§ What is required
Answer these questions using the Leadership Conference announcement:
1. At what time and in which building does the opening session begin?
2. In what year was the conference launched?
3. What is the student registration fee if completed or received by Jan. 26?

§ Selected passage
[BEGIN]

Reps. John Lewis, Terri Sewell to serve as keynote speakers for annual Leadership Conference

Reps. John Lewis and Terri Sewell will serve as keynote speakers for the Leadership Conference Celebrating African American History Month on Feb. 2-3.

Reps. John Lewis and Terri Sewell will serve as keynote speakers for the Leadership Conference Celebrating African American History Month on Feb. 2-3.

Two members of Congress will serve as keynote speakers during the 2018 Leadership Conference Celebrating African American History Month Feb. 2-3 at Troy University.

Rep. John Lewis, who represents Georgia’s fifth Congressional District, will deliver the conference’s opening address on Friday, Feb. 2, in Sartain Hall on the Troy Campus. The opening session will begin at 6:30 p.m. Rep. Terri Sewell, who represents Alabama’s 7th Congressional District, will serve as the conference’s luncheon speaker at 11:45 a.m. on Feb. 3 in the Trojan Center Ballrooms. Conference check-in will begin at 6 p.m. Feb. 2, in Sartain Hall.

The Leadership Conference Celebrating African American History Month was launched in 2002 by the University and the City of Troy to promote dialogue that fosters multicultural collaboration and equip diverse leaders with tools to better serve their organizations and communities. This year’s theme is “Change Agents: Civically Engaged, Academically Oriented and Financially Capable.”

Adult registration is $30 if completed online or received by Jan. 26. Student registration is $15 if completed or received by Jan. 26. A $10 late fee will be added to registrations after Jan. 26. Those wishing to participate can register online.

Born in Pike County in 1940, Lewis was inspired by the activism surrounding the Montgomery Bus Boycott and the words of the Rev. Martin Luther King, Jr., and became active in the Civil Rights Movement. As a student at Fisk University, Lewis organized sit-in demonstrations at segregated lunch counters in Nashville. In 1961, he participated in the Freedom Rides, which challenged segregation at interstate bus terminals across the South.

[END]

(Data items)
[BEGIN]

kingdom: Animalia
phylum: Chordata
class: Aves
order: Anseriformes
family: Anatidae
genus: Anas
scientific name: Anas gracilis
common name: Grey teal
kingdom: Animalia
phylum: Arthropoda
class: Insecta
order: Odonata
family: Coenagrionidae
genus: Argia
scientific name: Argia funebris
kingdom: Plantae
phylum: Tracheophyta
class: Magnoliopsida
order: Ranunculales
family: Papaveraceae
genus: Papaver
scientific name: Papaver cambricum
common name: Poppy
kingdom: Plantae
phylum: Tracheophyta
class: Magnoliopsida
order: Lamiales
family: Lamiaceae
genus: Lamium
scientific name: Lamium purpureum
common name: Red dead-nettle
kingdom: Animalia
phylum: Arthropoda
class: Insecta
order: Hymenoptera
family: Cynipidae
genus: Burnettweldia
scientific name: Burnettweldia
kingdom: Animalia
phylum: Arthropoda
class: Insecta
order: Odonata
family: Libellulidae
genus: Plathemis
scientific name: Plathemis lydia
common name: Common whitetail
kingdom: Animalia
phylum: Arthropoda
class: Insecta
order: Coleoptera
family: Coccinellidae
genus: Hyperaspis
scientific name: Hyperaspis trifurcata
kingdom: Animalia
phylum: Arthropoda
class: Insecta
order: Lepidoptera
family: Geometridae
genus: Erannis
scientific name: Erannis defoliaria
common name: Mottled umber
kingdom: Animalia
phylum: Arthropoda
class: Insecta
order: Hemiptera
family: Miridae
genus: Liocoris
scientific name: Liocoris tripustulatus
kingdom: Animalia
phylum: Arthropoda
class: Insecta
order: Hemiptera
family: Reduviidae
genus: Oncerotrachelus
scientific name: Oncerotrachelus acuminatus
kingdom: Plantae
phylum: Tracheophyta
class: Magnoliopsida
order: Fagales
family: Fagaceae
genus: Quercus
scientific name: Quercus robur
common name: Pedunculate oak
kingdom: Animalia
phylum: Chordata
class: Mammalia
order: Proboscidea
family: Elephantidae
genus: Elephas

[END]

§ Solution to this problem
1. 6:30 p.m., in Sartain Hall on the Troy Campus.
2. 2002.
3. $15.